Il premier su Lupi: "Lasciare, scelta saggia". Si pensa a Gratteri ministro. Nei piani di Palazzo Chigi lo spacchettamento del dicastero. Tra i nodi, gli equilibri con Ncd

Dopo l'addio di Lupi, Renzi vuole l'interim fino all'avvio di Expo. Poi Gratteri ministro

Già pensa al dopo, Matteo Renzi. A come riuscire, nel più breve tempo possibile, a cancellare la prima «macchia» sul suo governo e a come rivoluzionare dall'interno il palazzone di Porta Pia da cui Maurizio Lupi oggi uscirà per l'ultima volta. E per il dopo, con il polverone della bufera giudiziaria sospeso sul ministero lasciato da Lupi, il nome che il premier avrebbe in mente è - guarda caso - quello di un magistrato. Un magistrato d'assalto, già in ballo al momento della formazione del governo Renzi, e rimasto assai deluso per la mancata nomina a ministro della Giustizia: Nicola Gratteri, procuratore antimafia a Reggio Calabria e «consulente» del governo per la lotta alla criminalità.

Ma di qui alla scelta definitiva c'è ancora tempo: sarà Renzi ad assumere l'interim del ministero (si dice fino all'inaugurazione dell'Expo), a lavorare all'eventuale «spacchettamento» tra Infrastrutture e Trasporti e a trattare con Ncd. Perché è lo stesso Lupi ad avvertire che la coalizione «non va indebolita» e che oggi si vedrà di nuovo con il premier per parlarne. Il Pd, però, conta di chiudere la partita con Ncd assegnando a Gaetano Quagliariello il dicastero vacante degli Affari regionali.

Ieri ad ora di pranzo, a Palazzo Chigi, c'è stato il faccia a faccia definitivo tra il premier, Lupi e Angelino Alfano, subito prima della partenza di Renzi per il vertice europeo di Bruxelles. Renzi l'ha messa giù senza durezze, ma chiaramente: vero che sul piano giudiziario non c'è nulla, ma la situazione è diventata «politicamente insostenibile», innanzitutto per il diretto interessato. «Quindi, Maurizio, risolviamola insieme nel modo più lineare: conviene anche a te, che potrai meglio difenderti, oltre che al governo». Come lo stesso ministro racconterà più tardi a Porta a Porta , la richiesta di dimissioni è rimasta implicita: «La decisione spetta a te». Ma il messaggio è stato registrato, come è stato registrato il progressivo vuoto fattosi intorno al ministro nel suo stesso partito. È lo stesso Lupi a raccontare che, durante il colloquio con il premier, è stato chiamato al telefono anche il presidente Mattarella, per informarlo delle dimissioni.
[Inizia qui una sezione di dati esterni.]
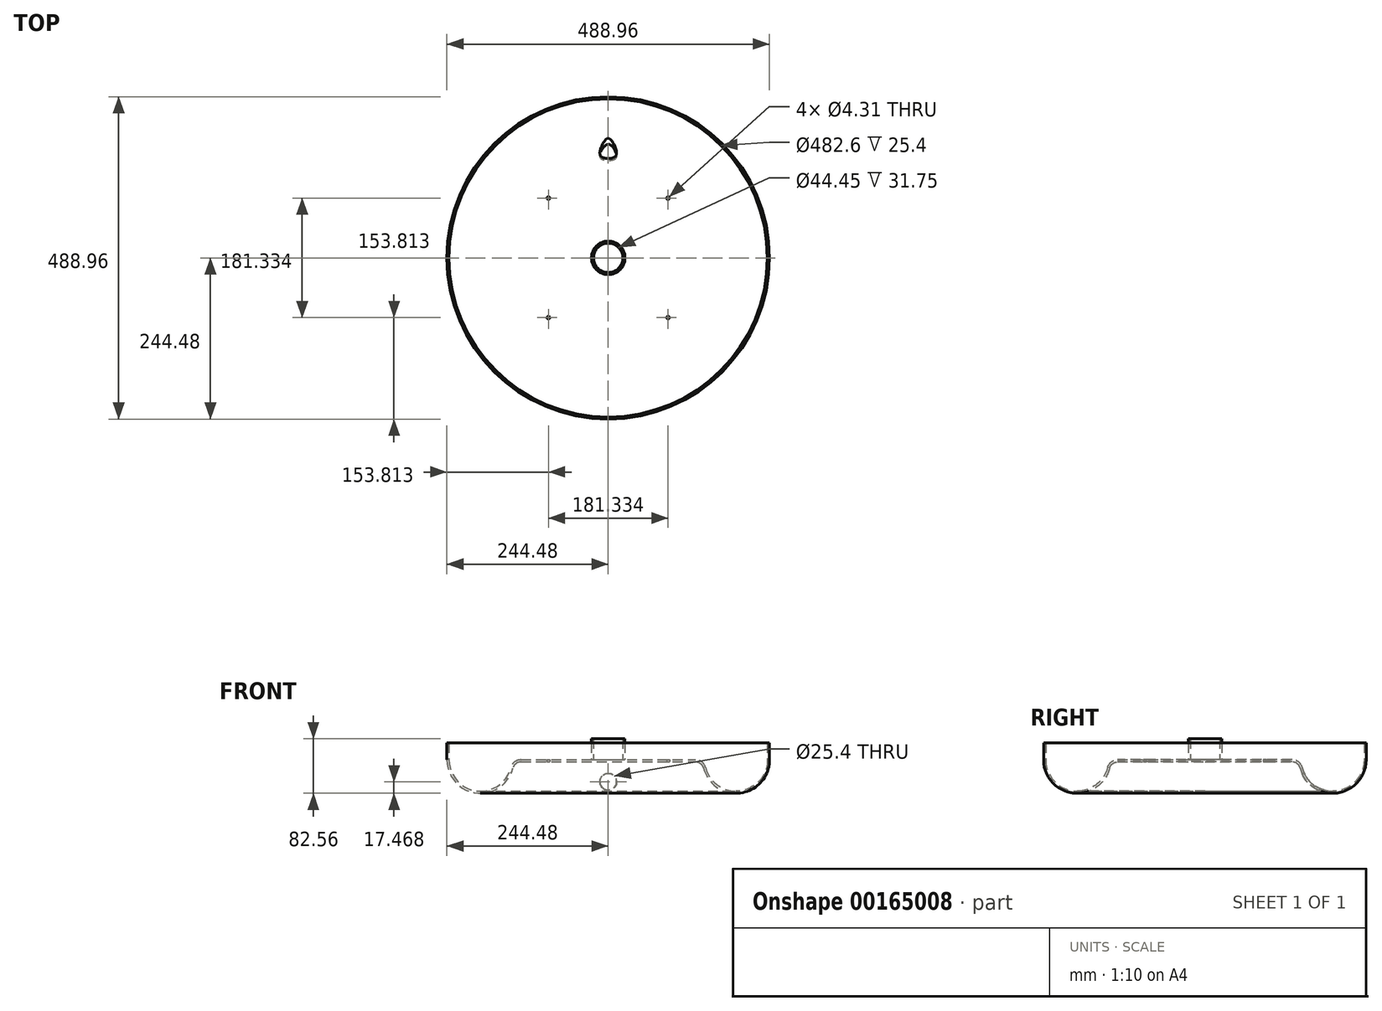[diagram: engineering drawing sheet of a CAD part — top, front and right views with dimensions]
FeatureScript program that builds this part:
annotation { "Feature Type Name" : "Feature", "Feature Type Description" : "" }
export const myFeature = defineFeature(function(context is Context, id is Id, definition is map)
    precondition{}
    {
        {
            var Q0;
            Q0=qCreatedBy(makeId("Front.planeOp"),FACE);
            var sketch = newSketch(context, id + "F0", { "sketchPlane" : qUnion([Q0])});
            skLineSegment(sketch, "E0", {"start": v(241.3, 3.17) * mm, "end": v(244.47, 3.17) * mm, "construction": true});
            skArc(sketch, "E1", {"start": v(144.49, -9.53) * mm, "mid": v(139.97, -2.66) * mm, "end": v(132.2, 0) * mm});
            skArc(sketch, "E2", {"start": v(147.56, -8.73) * mm, "mid": v(141.91, -0.15) * mm, "end": v(132.2, 3.17) * mm});
            skLineSegment(sketch, "E3", {"start": v(241.3, 3.17) * mm, "end": v(241.3, 28.58) * mm});
            skLineSegment(sketch, "E4", {"start": v(241.3, 28.58) * mm, "end": v(244.47, 28.58) * mm});
            skLineSegment(sketch, "E5", {"start": v(244.48, 3.17) * mm, "end": v(244.48, 28.58) * mm});
            skArc(sketch, "E6", {"start": v(144.49, -9.53) * mm, "mid": v(200.08, -47.22) * mm, "end": v(244.47, 3.17) * mm});
            skArc(sketch, "E7", {"start": v(147.56, -8.73) * mm, "mid": v(199.68, -44.07) * mm, "end": v(241.3, 3.17) * mm});
            skLineSegment(sketch, "E8.bottom", {"start": v(0, 0) * mm, "end": v(132.2, 0) * mm});
            skLineSegment(sketch, "E8.top", {"start": v(0, 3.17) * mm, "end": v(132.2, 3.17) * mm});
            skLineSegment(sketch, "E8.left", {"start": v(0, 0) * mm, "end": v(0, 3.17) * mm});
            skLineSegment(sketch, "E9", {"start": v(132.2, 3.18) * mm, "end": v(241.3, 3.18) * mm, "construction": true});
            skSolve(sketch);
        }
        {
            var Q0;
            Q0=qCreatedBy(makeId("Top.planeOp"),FACE);
            var sketch = newSketch(context, id + "F1", { "sketchPlane" : qUnion([Q0])});
            skCircle(sketch, "E10", {"center": v(0, 0) * mm, "radius": 25.4 * mm});
            skSolve(sketch);
        }
        {
            var Q0;
            Q0 = qSketchRegion(id + "F0", true);
            var Q1;
            Q1=sQuery(id+"F1.wireOp",EDGE,"E10");
            revolve(context, id + "F2", {"entities" : qUnion([Q0]), "axis" : qUnion([Q1]), "revolveType" : RevolveType.FULL});
        }
        {
            var Q0;
            Q0=qCreatedBy(makeId("Top.planeOp"),FACE);
            cPlane(context, id + "F3", {"entities" : qUnion([Q0]), "cplaneType" : CPlaneType.OFFSET, "offset" : 15.88 * mm, "width" : 152.4 * mm, "height" : 152.4 * mm});
        }
        {
            var Q0;
            Q0=qCreatedBy(id+"F3.planeOp",FACE);
            var sketch = newSketch(context, id + "F4", { "sketchPlane" : qUnion([Q0])});
            skCircle(sketch, "E11", {"center": v(0, 0) * mm, "radius": 25.4 * mm});
            skCircle(sketch, "E12", {"center": v(0, 0) * mm, "radius": 22.23 * mm});
            skSolve(sketch);
        }
        {
            var Q0;
            Q0 = qSketchRegion(id + "F4", true);
            var Q1;
            Q1=makeQuery(id+"F2.opRevolve","SWEPT_FACE",FACE,{"disambiguationData":[OSD([sQuery(id+"F0.wireOp",EDGE,"E8.bottom")])]});
            extrude(context, id + "F5", {"entities" : qUnion([Q0]), "operationType" : NewBodyOperationType.ADD, "depth" : 19.05 * mm, "hasSecondDirection" : true, "secondDirectionBound" : SecondDirectionBoundingType.UP_TO_SURFACE, "secondDirectionOppositeDirection" : true, "secondDirectionBoundEntityFace" : qUnion([Q1]), "secondDirectionDepth" : 25.4 * mm});
        }
        {
            var Q0;
            Q0=qCreatedBy(makeId("Front.planeOp"),FACE);
            var sketch = newSketch(context, id + "F6", { "sketchPlane" : qUnion([Q0])});
            skLineSegment(sketch, "E13", {"start": v(0, 3.17) * mm, "end": v(0, -30.16) * mm, "construction": true});
            skCircle(sketch, "E14", {"center": v(0, -30.16) * mm, "radius": 12.7 * mm});
            skSolve(sketch);
        }
        {
            var Q0;
            Q0 = qSketchRegion(id + "F6", true);
            var Q1;
            Q1=makeQuery(id+"F2.opRevolve","SWEPT_FACE",FACE,{"disambiguationData":[OSD([sQuery(id+"F0.wireOp",EDGE,"E7")])]});
            extrude(context, id + "F7", {"entities" : qUnion([Q0]), "operationType" : NewBodyOperationType.REMOVE, "endBound" : BoundingType.UP_TO_SURFACE, "oppositeDirection" : true, "endBoundEntityFace" : qUnion([Q1]), "depth" : 25.4 * mm});
        }
        {
            var Q0;
            Q0=makeQuery(id+"F2.opRevolve","SWEPT_FACE",FACE,{"disambiguationData":[OSD([sQuery(id+"F0.wireOp",EDGE,"E8.bottom")])]});
            var sketch = newSketch(context, id + "F8", { "sketchPlane" : qUnion([Q0])});
            skLineSegment(sketch, "E15.bottom", {"start": v(-90.67, 90.67) * mm, "end": v(90.67, 90.67) * mm, "construction": true});
            skLineSegment(sketch, "E15.top", {"start": v(-90.67, -90.67) * mm, "end": v(90.67, -90.67) * mm, "construction": true});
            skLineSegment(sketch, "E15.left", {"start": v(-90.67, 90.67) * mm, "end": v(-90.67, -90.67) * mm, "construction": true});
            skLineSegment(sketch, "E15.right", {"start": v(90.67, 90.67) * mm, "end": v(90.67, -90.67) * mm, "construction": true});
            skPoint(sketch, "E15.middle", {"position": v(0, 0) * mm});
            skCircle(sketch, "E16", {"center": v(-90.67, 90.67) * mm, "radius": 3.97 * mm, "construction": true});
            skCircle(sketch, "E17", {"center": v(-90.67, 90.67) * mm, "radius": 2.15 * mm});
            skCircle(sketch, "E18", {"center": v(-90.67, -90.67) * mm, "radius": 2.15 * mm});
            skCircle(sketch, "E19", {"center": v(90.67, -90.67) * mm, "radius": 2.15 * mm});
            skCircle(sketch, "E20", {"center": v(90.67, 90.67) * mm, "radius": 2.15 * mm});
            skSolve(sketch);
        }
        {
            var Q0;
            Q0 = qSketchRegion(id + "F8", true);
            var Q1;
            Q1=makeQuery(id+"F5.boolean.opBoolean","SPLIT",FACE,{"disambiguationData":[TD([makeQuery(id+"F2.opRevolve","SWEPT_FACE",FACE,{"disambiguationData":[OSD([sQuery(id+"F0.wireOp",EDGE,"E2")])]})])],"derivedFrom":makeQuery(id+"F2.opRevolve","SWEPT_FACE",FACE,{"disambiguationData":[OSD([sQuery(id+"F0.wireOp",EDGE,"E8.top")])]})});
            extrude(context, id + "F9", {"entities" : qUnion([Q0]), "operationType" : NewBodyOperationType.REMOVE, "endBound" : BoundingType.UP_TO_SURFACE, "oppositeDirection" : true, "endBoundEntityFace" : qUnion([Q1]), "depth" : 25.4 * mm});
        }
    });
Il presidente del Consiglio è dunque volato a Bruxelles, dove è entrato nel palazzo Justus Lipsius dribblando i giornalisti e negandosi ai microfoni: «Ci vediamo dopo». Lasciando a Lupi la parola. Nel frattempo, a Montecitorio, gli uomini del premier facevano calendarizzare dalla conferenza dei capigruppo l'informativa del ministro Lupi al Parlamento, oggi alle 11, nonostante le opposizioni chiedessero di andare direttamente al voto sulle mozioni di sfiducia. «È stato il Pd a insistere, evidentemente la strada di Lupi è già segnata», commentava il capogruppo di Sel Arturo Scotto. Oggi in Aula, dopo l'annuncio di Lupi, il Pd dimostrerà la sua gratitudine rendendogli l'onore delle armi e celebrando la sua scelta «responsabile». Già ieri il luogotenente del premier nel Pd, Lorenzo Guerini, ha dato il la: «È un gesto politico da apprezzare». E in serata il premier ha confermato: «La scelta di maurizio è saggia per sé, per Ncd, per il governo». La linea del Pd oggi sarà questa, del resto sul caso Lupi il partito di maggioranza era compatto sulla necessità di dimissioni: «Avremo una posizione congiunta, il ministro prenda atto che la situazione è insostenibile», avvertiva in mattinata l'esponente della minoranza Gianni Cuperlo.

Un Pd così unito non si era mai visto.